▶ [What is expected]
Where the material below has a line containing "Document page, 2576x1449 pixels.", start repeating exactly, and keep going through the line containing "Document page, 1626x1125 pixels.", with no other lines.

#####

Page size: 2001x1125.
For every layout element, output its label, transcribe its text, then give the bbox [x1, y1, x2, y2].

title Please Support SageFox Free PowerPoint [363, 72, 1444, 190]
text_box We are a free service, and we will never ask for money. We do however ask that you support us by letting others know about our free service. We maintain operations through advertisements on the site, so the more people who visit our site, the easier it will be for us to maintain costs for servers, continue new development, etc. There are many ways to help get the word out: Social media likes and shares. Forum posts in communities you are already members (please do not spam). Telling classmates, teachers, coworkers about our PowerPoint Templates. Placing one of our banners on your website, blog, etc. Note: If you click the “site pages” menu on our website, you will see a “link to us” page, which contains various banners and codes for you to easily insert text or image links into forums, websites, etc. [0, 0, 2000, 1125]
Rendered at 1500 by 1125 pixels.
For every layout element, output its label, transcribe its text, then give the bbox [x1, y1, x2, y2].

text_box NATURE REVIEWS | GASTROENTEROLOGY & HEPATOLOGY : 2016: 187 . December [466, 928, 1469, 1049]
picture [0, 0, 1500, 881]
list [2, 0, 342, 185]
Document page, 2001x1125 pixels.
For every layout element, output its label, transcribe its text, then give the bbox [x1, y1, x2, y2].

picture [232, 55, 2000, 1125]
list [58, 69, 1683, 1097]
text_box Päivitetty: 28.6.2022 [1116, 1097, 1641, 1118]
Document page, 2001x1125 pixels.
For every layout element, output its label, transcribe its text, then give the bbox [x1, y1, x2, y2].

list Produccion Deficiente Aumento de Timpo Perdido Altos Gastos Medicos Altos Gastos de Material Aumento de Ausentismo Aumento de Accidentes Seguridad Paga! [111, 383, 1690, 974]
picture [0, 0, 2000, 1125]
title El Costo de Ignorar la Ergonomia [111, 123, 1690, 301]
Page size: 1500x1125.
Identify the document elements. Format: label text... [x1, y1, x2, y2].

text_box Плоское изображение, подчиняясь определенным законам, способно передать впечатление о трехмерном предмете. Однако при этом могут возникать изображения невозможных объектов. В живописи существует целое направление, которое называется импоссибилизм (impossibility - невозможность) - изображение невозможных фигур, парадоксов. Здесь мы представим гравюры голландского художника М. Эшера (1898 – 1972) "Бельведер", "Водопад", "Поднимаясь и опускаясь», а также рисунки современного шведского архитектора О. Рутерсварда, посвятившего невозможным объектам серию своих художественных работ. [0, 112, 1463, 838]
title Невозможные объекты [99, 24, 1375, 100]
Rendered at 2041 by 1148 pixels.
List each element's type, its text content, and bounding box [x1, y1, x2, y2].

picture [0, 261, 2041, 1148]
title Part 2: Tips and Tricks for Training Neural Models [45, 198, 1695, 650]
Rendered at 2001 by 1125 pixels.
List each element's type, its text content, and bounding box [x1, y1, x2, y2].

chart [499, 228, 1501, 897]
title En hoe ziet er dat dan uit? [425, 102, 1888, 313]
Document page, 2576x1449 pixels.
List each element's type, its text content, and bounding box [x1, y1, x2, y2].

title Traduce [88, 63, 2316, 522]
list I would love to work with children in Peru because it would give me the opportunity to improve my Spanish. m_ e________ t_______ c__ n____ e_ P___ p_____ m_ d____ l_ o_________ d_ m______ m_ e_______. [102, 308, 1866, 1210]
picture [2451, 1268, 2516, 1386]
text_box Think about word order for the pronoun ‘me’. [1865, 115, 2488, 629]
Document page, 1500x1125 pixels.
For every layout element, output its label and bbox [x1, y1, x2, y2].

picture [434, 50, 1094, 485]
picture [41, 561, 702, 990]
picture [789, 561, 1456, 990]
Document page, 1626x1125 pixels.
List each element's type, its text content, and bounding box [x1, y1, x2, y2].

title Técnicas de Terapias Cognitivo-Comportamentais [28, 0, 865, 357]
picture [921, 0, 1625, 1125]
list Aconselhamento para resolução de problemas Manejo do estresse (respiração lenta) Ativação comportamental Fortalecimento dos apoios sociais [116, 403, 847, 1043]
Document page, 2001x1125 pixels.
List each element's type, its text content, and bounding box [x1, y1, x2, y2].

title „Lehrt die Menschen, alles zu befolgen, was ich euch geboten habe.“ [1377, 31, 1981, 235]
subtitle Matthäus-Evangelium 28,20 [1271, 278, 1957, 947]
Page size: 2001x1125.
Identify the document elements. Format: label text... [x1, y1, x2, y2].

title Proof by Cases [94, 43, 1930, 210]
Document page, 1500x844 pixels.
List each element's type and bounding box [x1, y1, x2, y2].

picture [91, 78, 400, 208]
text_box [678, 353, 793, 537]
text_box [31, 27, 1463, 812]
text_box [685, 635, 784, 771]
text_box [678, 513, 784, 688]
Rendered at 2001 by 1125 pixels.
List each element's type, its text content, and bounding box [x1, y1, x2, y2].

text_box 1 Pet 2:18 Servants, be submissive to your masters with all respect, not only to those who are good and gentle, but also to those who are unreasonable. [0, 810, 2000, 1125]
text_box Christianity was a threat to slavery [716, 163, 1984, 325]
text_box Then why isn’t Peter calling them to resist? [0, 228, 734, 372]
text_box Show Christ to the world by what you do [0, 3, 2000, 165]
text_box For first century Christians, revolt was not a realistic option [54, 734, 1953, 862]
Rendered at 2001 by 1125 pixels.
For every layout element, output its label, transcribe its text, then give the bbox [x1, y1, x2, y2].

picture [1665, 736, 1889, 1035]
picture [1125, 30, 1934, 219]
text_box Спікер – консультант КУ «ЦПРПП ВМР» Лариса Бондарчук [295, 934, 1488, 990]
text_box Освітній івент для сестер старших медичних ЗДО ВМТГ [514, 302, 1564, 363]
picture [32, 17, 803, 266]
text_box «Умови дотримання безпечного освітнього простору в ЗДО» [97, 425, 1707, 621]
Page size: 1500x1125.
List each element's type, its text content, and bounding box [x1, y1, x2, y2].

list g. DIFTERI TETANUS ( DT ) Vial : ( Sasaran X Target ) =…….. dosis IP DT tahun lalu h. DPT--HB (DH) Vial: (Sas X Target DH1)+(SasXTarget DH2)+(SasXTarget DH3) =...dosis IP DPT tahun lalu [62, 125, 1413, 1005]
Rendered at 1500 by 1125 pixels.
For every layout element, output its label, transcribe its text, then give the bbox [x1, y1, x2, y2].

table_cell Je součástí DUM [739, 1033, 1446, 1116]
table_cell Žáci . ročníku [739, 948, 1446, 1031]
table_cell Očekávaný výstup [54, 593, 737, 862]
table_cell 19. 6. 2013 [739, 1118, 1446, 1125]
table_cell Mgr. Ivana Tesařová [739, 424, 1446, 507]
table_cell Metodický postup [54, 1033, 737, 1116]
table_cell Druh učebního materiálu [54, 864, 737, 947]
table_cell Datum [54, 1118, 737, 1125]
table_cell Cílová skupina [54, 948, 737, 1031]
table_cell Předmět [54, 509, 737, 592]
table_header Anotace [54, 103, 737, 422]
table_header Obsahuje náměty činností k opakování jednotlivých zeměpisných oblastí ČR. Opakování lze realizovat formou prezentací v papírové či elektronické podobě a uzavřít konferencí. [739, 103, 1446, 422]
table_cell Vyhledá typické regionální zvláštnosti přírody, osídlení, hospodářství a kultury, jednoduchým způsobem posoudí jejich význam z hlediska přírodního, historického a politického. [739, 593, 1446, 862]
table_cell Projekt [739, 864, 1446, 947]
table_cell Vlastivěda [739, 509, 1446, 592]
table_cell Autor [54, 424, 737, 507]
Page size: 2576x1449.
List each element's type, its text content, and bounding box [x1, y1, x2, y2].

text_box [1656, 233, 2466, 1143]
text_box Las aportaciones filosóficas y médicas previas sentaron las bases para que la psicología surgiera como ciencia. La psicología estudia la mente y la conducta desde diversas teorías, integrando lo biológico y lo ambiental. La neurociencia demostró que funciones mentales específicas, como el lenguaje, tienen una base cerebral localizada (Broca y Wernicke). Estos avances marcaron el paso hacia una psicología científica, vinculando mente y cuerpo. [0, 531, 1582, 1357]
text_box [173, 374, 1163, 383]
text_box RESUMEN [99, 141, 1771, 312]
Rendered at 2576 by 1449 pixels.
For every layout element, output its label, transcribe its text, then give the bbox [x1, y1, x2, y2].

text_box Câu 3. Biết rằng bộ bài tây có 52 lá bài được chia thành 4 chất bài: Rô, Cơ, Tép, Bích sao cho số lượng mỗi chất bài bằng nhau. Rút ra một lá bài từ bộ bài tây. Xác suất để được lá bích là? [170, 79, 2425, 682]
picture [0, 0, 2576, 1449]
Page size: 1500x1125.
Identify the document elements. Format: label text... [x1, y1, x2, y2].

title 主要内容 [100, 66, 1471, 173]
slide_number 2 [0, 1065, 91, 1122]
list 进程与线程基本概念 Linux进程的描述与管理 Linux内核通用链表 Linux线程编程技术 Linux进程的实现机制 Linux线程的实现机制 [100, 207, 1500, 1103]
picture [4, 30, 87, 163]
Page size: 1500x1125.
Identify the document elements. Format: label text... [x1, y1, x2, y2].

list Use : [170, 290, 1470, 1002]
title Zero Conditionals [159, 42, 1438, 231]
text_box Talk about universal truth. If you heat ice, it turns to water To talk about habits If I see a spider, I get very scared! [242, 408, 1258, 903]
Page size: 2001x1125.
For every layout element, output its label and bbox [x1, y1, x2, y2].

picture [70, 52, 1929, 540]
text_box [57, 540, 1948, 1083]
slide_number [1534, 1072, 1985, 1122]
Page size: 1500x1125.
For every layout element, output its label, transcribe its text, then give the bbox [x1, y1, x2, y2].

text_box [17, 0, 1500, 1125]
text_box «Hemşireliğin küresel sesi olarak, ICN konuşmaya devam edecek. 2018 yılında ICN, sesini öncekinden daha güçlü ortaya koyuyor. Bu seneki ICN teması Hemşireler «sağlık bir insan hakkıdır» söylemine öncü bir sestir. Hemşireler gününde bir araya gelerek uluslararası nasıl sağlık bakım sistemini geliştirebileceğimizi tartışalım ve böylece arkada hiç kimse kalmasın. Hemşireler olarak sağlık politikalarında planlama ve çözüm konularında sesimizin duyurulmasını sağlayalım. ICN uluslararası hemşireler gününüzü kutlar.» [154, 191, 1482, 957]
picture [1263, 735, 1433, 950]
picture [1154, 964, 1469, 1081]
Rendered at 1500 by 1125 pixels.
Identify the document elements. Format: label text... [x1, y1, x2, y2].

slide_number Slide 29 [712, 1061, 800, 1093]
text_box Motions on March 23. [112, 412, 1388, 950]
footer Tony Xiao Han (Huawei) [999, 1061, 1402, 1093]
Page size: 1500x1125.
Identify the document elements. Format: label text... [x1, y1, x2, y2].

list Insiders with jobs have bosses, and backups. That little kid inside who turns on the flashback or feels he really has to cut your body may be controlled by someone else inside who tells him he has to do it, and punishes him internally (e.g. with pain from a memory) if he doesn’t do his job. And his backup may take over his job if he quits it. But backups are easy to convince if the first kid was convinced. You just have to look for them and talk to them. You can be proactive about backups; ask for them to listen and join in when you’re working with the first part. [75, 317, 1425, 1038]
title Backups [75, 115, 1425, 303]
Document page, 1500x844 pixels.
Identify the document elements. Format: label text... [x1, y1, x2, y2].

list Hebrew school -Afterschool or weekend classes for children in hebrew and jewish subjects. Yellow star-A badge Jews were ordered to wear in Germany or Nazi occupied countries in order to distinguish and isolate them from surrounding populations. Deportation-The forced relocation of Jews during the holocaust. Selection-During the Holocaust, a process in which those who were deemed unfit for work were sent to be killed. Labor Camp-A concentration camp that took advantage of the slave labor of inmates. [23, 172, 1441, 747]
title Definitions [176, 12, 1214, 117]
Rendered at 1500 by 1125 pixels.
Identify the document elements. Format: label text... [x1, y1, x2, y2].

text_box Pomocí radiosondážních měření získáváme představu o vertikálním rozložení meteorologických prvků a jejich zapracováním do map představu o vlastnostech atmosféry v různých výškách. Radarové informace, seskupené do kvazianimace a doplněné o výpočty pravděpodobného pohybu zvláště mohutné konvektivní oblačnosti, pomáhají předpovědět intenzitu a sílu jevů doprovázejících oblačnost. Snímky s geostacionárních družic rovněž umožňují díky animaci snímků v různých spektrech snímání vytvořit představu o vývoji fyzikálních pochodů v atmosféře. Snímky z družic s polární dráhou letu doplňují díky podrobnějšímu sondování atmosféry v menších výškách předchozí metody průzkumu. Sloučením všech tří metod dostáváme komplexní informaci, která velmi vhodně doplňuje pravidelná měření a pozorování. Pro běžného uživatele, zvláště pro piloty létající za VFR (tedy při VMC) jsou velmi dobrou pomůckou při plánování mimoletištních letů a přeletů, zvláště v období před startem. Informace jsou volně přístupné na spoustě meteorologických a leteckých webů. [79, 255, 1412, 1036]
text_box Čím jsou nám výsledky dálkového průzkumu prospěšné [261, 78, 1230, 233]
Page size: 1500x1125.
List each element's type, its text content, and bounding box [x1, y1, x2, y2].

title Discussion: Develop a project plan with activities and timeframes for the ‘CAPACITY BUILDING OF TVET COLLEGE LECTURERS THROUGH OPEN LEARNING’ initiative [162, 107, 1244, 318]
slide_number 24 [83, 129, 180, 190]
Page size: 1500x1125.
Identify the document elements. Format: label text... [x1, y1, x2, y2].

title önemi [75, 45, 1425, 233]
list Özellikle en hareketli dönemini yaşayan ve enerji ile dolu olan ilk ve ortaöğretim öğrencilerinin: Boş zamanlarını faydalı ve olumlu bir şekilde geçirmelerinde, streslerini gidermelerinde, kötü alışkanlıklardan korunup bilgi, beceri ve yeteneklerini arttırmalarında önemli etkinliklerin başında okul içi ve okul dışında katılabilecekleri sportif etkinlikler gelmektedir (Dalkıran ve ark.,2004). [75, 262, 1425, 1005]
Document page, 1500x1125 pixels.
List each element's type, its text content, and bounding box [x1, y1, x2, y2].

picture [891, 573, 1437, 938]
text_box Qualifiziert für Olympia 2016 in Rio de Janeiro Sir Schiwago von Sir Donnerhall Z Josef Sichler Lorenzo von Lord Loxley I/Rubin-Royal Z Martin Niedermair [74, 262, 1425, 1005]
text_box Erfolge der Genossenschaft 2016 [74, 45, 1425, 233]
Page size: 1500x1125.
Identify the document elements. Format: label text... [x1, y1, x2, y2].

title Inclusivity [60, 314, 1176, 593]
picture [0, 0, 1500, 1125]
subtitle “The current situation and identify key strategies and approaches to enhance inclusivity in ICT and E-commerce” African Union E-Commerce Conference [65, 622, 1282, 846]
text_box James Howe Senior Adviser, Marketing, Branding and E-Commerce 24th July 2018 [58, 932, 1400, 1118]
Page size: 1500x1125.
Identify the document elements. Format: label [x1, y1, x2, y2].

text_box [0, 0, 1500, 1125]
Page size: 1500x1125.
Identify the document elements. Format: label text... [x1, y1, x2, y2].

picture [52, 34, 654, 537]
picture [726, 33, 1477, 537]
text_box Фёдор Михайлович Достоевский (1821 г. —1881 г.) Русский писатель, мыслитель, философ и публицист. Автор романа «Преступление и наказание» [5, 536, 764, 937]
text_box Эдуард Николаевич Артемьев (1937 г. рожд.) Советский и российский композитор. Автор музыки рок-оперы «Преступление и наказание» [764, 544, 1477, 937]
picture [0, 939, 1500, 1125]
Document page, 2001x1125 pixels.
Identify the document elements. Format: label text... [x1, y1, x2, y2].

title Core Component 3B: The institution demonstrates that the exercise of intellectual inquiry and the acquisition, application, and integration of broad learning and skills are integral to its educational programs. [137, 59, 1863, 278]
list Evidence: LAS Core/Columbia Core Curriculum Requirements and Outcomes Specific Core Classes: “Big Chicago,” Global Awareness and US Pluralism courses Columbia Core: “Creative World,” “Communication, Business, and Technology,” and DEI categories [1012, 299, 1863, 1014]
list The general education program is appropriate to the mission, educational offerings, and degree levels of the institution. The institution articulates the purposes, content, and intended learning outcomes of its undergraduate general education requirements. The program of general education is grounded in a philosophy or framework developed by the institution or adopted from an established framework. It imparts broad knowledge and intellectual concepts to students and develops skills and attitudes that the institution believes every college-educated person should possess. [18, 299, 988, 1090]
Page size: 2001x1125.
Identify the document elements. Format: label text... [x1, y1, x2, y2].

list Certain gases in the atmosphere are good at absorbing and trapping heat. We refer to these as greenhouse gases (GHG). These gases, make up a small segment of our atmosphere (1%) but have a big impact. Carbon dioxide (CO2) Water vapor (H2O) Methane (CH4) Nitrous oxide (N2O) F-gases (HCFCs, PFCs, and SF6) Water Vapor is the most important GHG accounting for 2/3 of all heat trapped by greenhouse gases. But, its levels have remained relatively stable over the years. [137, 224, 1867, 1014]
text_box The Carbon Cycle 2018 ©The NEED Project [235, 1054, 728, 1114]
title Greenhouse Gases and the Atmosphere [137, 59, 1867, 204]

#####

▶ [Response area]
Document page, 2576x1449 pixels.
List each element's type, its text content, and bounding box [x1, y1, x2, y2].

title Traduce [88, 63, 2316, 522]
list I would love to work with children in Peru because it would give me the opportunity to improve my Spanish. m_ e________ t_______ c__ n____ e_ P___ p_____ m_ d____ l_ o_________ d_ m______ m_ e_______. [102, 308, 1866, 1210]
picture [2451, 1268, 2516, 1386]
text_box Think about word order for the pronoun ‘me’. [1865, 115, 2488, 629]
Document page, 1500x1125 pixels.
For every layout element, output its label and bbox [x1, y1, x2, y2].

picture [434, 50, 1094, 485]
picture [41, 561, 702, 990]
picture [789, 561, 1456, 990]
Document page, 1626x1125 pixels.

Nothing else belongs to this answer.